- Exercise brief
Can you recast the material below as a JSON list of strings, one string per line, with blank lines dropped and the pictures left out?
[Opening Given material section]
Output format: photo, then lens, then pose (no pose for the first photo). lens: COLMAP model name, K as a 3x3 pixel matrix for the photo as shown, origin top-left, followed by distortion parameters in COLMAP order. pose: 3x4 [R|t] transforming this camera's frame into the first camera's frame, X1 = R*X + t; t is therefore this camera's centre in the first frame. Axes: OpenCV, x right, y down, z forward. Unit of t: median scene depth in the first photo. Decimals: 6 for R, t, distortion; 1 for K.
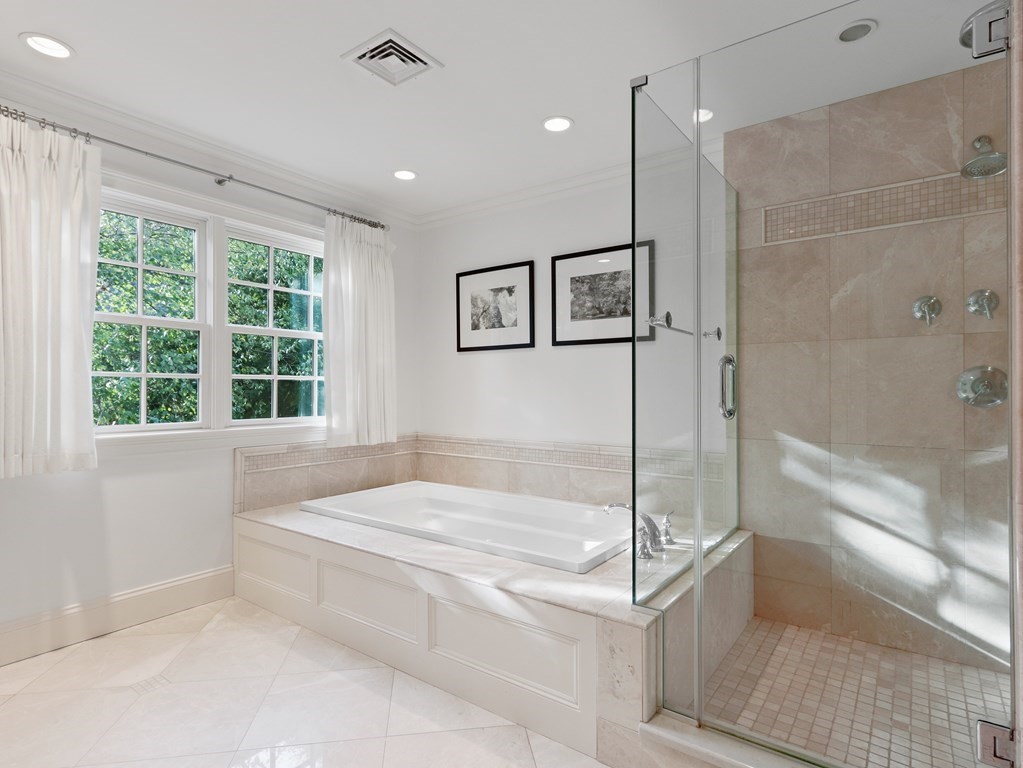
lens RADIAL K [[548.3, 0, 511.0], [0, 548.3, 370.3], [0, 0, 1]] dist [-0.000686, -0.000506]
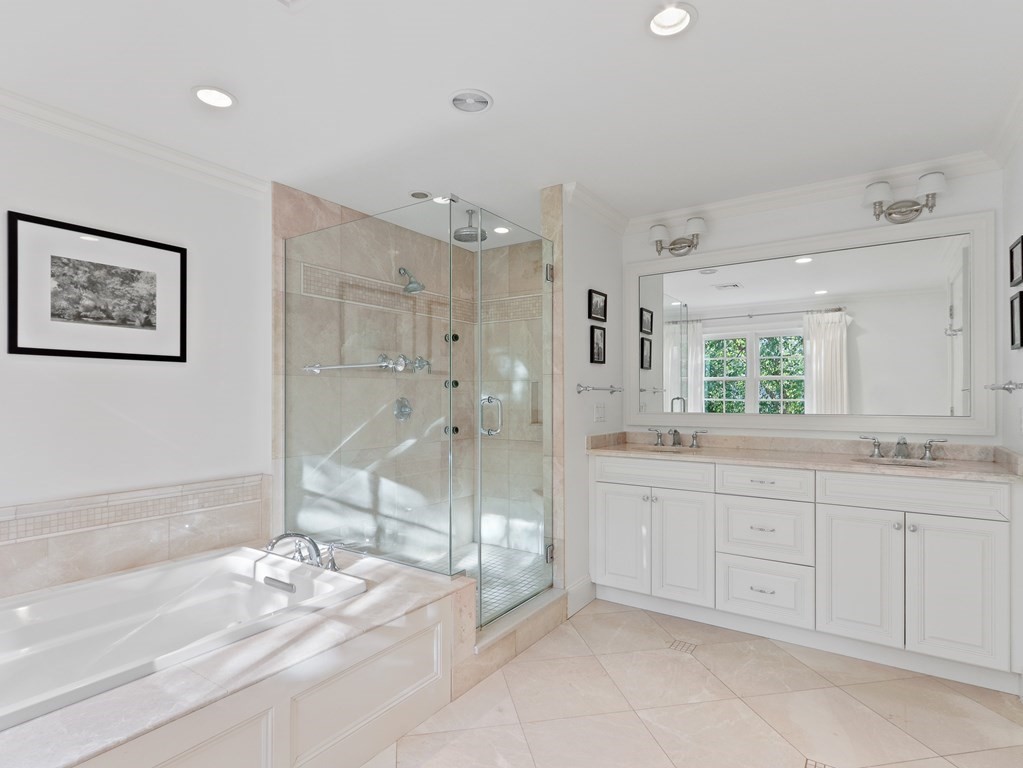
lens RADIAL K [[539.2, 0, 513.1], [0, 539.2, 392.3], [0, 0, 1]] dist [0.012225, -0.016280]
pose [[-0.033341, 0.028339, 0.999042, -0.605044], [-0.009163, 0.999547, -0.028659, 0.014137], [-0.999402, -0.010110, -0.033066, 0.478299]]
[Closing Given material section]
- Solution to this task
[
  "Output format: photo, then lens, then pose (no pose for the first photo). lens: COLMAP model name, K as a 3x3 pixel matrix for the photo as shown, origin top-left, followed by distortion parameters in COLMAP order. pose: 3x4 [R|t] transforming this camera's frame into the first camera's frame, X1 = R*X + t; t is therefore this camera's centre in the first frame. Axes: OpenCV, x right, y down, z forward. Unit of t: median scene depth in the first photo. Decimals: 6 for R, t, distortion; 1 for K.",
  "lens RADIAL K [[548.3, 0, 511.0], [0, 548.3, 370.3], [0, 0, 1]] dist [-0.000686, -0.000506]",
  "lens RADIAL K [[539.2, 0, 513.1], [0, 539.2, 392.3], [0, 0, 1]] dist [0.012225, -0.016280]",
  "pose [[-0.033341, 0.028339, 0.999042, -0.605044], [-0.009163, 0.999547, -0.028659, 0.014137], [-0.999402, -0.010110, -0.033066, 0.478299]]"
]